First delete the old indexed data:

curl -XDELETE -u elastic:changeme http://localhost:9200/grok_test

And re-run Logtstash with the dame configuration as before:

{
"time" => "2021-05-14T14:52:36Z",
"level" => "INFO",
"body" => "variable server value is connector"
}
{
"time" => "2021-06-21T22:23:12Z",
"level" => "ERROR",
"body" => "cannot find the requested resource"
}
{
"tags" => [
[0] "_grokparsefailure"
]
}
{
"time" => "2021-08-01T09:39:44Z",
"level" => "INFO",
"body" => "variable server value is connector"
}
{
"time" => "2021-02-13T13:17:11Z",
"level" => "INFO",
"body" => "initializing the bootup"
}
{
"time" => "2021-03-26T01:22:56Z",
"level" => "DEBUG",
"body" => "initializing checksum"
}

We now have a 6th entry that only contains a parse error, as expected.
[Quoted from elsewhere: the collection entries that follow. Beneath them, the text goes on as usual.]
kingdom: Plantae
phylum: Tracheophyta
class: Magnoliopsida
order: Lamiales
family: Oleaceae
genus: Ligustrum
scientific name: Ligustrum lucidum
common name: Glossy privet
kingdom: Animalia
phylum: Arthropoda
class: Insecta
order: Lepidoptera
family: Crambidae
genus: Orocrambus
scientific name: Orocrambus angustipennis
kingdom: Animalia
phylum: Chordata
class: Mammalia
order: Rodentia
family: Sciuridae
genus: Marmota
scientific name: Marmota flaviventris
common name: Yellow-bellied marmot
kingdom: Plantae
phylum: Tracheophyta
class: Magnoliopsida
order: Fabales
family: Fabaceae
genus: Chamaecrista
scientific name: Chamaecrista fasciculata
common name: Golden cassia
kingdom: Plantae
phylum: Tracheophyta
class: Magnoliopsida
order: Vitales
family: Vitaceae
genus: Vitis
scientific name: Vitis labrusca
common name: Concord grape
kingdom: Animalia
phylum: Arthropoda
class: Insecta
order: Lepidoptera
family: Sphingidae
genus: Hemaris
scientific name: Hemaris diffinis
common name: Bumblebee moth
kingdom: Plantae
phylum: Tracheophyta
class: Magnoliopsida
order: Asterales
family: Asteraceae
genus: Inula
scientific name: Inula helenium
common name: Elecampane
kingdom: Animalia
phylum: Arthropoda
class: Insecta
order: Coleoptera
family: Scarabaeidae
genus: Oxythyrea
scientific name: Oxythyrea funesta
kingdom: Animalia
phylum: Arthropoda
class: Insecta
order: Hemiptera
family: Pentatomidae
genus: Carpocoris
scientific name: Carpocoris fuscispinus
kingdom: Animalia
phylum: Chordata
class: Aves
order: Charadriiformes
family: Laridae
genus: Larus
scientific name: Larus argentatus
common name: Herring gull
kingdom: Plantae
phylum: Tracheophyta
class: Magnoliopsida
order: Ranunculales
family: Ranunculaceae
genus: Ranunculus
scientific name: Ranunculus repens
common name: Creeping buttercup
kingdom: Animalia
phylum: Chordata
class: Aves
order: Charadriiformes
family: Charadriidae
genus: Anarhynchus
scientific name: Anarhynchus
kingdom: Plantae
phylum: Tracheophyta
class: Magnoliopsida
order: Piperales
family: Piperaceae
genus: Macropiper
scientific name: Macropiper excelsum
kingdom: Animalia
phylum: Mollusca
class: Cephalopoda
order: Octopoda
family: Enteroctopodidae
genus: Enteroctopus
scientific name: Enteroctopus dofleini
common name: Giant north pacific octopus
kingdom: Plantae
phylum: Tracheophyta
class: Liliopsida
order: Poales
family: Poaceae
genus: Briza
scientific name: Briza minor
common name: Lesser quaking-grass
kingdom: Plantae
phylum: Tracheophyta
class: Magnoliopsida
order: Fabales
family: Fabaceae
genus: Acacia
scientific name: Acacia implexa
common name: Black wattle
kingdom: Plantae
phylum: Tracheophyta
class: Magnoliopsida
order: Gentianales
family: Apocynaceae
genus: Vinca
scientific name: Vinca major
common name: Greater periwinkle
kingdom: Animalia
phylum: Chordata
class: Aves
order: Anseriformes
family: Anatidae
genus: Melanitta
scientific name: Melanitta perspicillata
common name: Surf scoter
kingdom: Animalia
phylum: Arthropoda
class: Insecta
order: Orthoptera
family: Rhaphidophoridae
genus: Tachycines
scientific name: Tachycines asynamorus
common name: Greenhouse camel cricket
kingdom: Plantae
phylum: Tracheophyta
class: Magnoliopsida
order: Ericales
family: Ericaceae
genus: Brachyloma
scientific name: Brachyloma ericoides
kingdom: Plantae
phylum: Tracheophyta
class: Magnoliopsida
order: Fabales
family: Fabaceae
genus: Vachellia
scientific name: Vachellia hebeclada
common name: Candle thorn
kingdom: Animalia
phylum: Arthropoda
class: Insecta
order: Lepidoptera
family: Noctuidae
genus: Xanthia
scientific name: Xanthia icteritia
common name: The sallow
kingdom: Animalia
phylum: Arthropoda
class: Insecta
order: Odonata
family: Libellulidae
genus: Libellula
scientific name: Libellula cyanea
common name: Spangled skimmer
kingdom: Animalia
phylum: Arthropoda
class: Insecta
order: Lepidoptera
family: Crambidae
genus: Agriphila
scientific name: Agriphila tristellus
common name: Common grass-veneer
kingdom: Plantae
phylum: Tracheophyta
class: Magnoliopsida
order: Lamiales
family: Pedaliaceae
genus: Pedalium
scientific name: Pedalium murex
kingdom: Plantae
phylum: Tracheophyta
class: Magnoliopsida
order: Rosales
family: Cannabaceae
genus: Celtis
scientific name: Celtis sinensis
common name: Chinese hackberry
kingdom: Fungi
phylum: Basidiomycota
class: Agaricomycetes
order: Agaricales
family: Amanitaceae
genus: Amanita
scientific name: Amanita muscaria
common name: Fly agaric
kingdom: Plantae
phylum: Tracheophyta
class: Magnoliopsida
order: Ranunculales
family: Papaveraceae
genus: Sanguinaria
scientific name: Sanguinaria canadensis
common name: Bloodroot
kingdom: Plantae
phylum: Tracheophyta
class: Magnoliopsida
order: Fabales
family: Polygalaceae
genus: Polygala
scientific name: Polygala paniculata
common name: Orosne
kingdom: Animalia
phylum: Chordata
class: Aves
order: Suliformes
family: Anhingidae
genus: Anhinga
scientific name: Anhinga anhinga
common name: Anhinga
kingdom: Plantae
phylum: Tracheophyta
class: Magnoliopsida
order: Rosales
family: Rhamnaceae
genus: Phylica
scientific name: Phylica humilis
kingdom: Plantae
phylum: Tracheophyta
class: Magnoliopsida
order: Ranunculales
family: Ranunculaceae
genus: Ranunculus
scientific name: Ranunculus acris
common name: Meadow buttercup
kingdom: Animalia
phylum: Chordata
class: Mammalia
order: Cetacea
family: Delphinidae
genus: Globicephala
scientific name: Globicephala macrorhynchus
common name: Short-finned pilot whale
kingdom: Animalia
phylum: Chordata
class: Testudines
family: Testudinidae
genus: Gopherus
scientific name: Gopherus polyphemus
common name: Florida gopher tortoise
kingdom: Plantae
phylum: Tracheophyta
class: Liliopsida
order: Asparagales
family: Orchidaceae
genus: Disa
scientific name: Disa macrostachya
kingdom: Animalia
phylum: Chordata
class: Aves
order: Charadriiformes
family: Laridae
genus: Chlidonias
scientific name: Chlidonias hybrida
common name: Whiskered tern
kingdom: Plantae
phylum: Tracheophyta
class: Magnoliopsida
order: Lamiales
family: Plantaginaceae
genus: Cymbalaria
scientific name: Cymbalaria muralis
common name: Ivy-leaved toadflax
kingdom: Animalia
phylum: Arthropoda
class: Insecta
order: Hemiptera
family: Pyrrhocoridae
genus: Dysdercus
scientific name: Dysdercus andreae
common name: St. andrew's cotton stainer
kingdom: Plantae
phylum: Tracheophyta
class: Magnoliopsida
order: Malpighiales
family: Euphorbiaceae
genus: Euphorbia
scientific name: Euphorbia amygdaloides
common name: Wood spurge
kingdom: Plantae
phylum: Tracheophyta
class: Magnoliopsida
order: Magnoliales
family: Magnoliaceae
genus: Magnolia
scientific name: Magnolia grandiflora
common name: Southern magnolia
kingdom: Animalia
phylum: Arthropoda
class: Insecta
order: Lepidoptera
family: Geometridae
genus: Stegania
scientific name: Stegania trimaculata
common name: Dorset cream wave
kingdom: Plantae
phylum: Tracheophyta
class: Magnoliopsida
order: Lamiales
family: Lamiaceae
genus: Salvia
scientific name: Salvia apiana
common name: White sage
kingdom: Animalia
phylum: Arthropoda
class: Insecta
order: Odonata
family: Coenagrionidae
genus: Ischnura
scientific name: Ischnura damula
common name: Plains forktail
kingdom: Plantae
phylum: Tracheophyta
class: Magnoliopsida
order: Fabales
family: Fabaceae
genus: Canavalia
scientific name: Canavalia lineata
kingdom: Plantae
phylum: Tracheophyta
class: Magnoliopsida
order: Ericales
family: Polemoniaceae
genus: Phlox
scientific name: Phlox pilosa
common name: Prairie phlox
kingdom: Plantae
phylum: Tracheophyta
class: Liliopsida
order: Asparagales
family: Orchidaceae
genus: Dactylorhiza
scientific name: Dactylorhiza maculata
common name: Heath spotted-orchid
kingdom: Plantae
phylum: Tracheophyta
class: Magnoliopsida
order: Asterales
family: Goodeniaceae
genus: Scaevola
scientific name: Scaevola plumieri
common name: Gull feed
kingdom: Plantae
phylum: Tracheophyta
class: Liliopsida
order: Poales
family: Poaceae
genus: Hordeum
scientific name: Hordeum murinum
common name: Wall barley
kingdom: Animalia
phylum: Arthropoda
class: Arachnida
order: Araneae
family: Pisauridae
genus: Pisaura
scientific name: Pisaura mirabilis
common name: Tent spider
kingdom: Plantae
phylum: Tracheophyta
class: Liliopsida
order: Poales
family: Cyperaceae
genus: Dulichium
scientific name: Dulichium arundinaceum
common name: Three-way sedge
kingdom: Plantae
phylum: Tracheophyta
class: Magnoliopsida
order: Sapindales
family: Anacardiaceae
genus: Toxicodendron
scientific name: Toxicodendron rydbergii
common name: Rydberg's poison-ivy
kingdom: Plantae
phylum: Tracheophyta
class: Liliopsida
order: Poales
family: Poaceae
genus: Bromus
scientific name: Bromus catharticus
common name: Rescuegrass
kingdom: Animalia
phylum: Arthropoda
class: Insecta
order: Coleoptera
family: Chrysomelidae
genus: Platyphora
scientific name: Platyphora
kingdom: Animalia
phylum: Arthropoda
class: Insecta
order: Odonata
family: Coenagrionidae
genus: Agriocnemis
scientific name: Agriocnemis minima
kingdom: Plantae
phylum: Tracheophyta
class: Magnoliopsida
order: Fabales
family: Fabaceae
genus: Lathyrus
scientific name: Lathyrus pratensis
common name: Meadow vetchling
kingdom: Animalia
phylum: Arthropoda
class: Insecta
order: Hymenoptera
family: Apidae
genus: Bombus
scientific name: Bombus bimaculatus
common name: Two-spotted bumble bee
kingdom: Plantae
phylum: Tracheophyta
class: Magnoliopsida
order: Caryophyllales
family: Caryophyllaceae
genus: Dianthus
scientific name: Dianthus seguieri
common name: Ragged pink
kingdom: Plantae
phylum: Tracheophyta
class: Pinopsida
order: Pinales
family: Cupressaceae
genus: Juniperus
To fix this issue we can add a secondary pattern to our Grok filter. This filter will be used if the first one fails to parse a line in our data:

/opt/logstash/pipeline/logstash.conf

input {
file {
path => "/usr/share/logstash/grok_test"
start_position => "beginning"
sincedb_path => "/dev/null"
}
}
filter {
grok {
match => { "message" => [
'%{TIMESTAMP_ISO8601:time} %{LOGLEVEL:level} %{GREEDYDATA:body}',
'%{IP:clientIP} %{WORD:httpMethod} %{URIPATH:url}'
] }
}
mutate {
remove_field => ["message", "@timestamp", "path", "host", "@version"]
}
}
output {
elasticsearch {
hosts => "http://localhost:9200"
index => "grok_test"
}

stdout {}

}

First delete the old indexed data:

curl -XDELETE -u elastic:changeme http://localhost:9200/grok_test

And re-run Logtstash with the same configuration as before:

{
"level" => "INFO",
"time" => "2021-05-14T14:52:36Z",
"body" => "variable server value is connector"
}
{
"level" => "ERROR",
"time" => "2021-06-21T22:23:12Z",
"body" => "cannot find the requested resource"
}
{
"url" => "/wp-admin/index.php",
"clientIP" => "116.112.4.48",
"httpMethod" => "GET"
}
{
"level" => "INFO",
"time" => "2021-08-01T09:39:44Z",
"body" => "variable server value is connector"
}
{
"level" => "INFO",
"time" => "2021-02-13T13:17:11Z",
"body" => "initializing the bootup"
}
{
"level" => "DEBUG",
"time" => "2021-03-26T01:22:56Z",
"body" => "initializing checksum"
}

The last line failed the first pattern and was then ingested using the second option we gave Logstash. It works!